++++ Entries provided

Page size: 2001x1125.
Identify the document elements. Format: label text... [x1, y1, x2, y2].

++++++++
++++ Entries provided

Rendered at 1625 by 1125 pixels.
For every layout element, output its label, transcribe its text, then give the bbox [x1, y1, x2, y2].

++++++++
++++ Entries provided

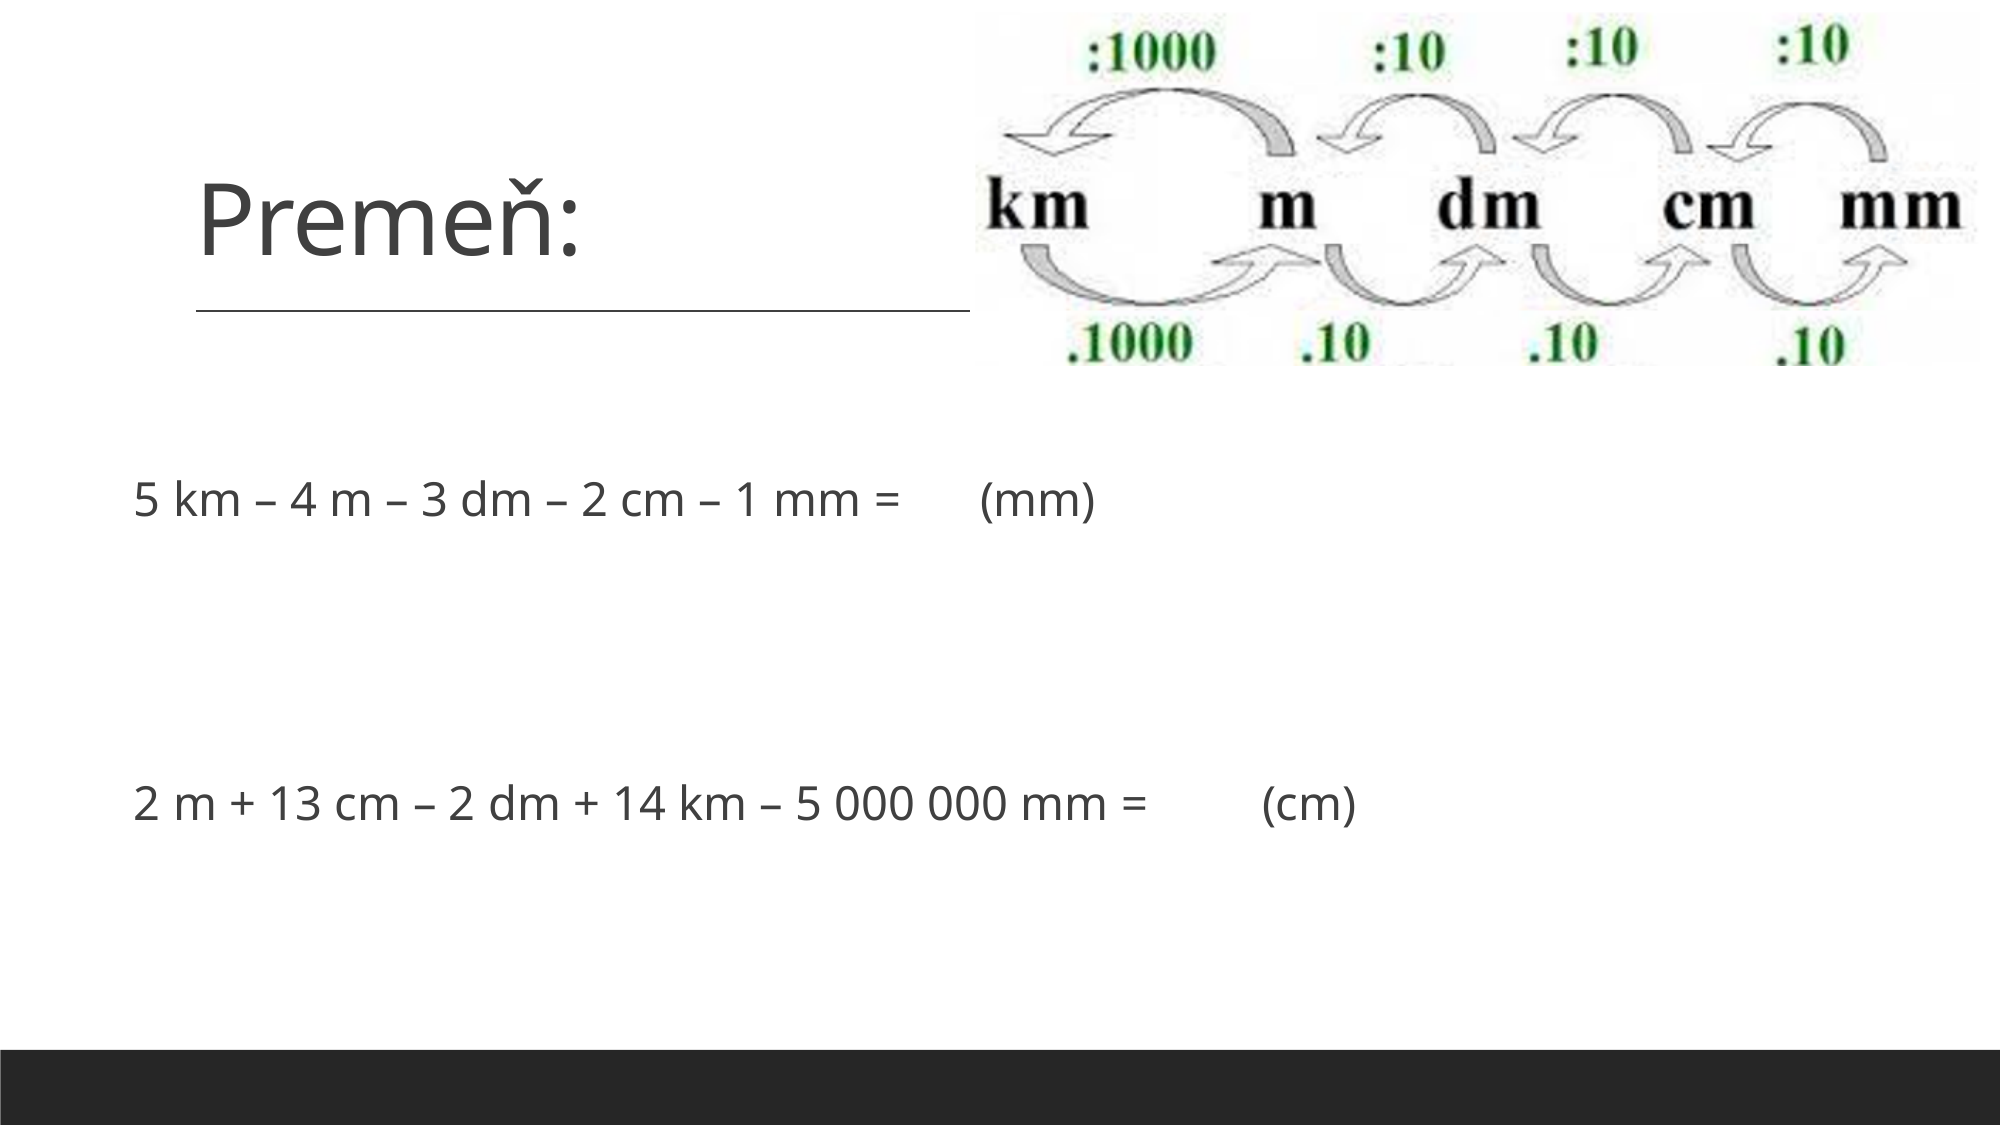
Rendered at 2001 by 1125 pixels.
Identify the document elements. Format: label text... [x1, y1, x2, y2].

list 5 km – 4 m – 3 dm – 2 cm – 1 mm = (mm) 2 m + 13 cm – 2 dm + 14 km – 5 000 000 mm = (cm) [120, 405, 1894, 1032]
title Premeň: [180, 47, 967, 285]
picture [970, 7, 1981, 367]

++++++++

◆ Work to complete ◆
Could you show every line of the listing that holds the string "Rendered"?

◆ Finished exercise ◆
Rendered at 1625 by 1125 pixels.
Rendered at 2001 by 1125 pixels.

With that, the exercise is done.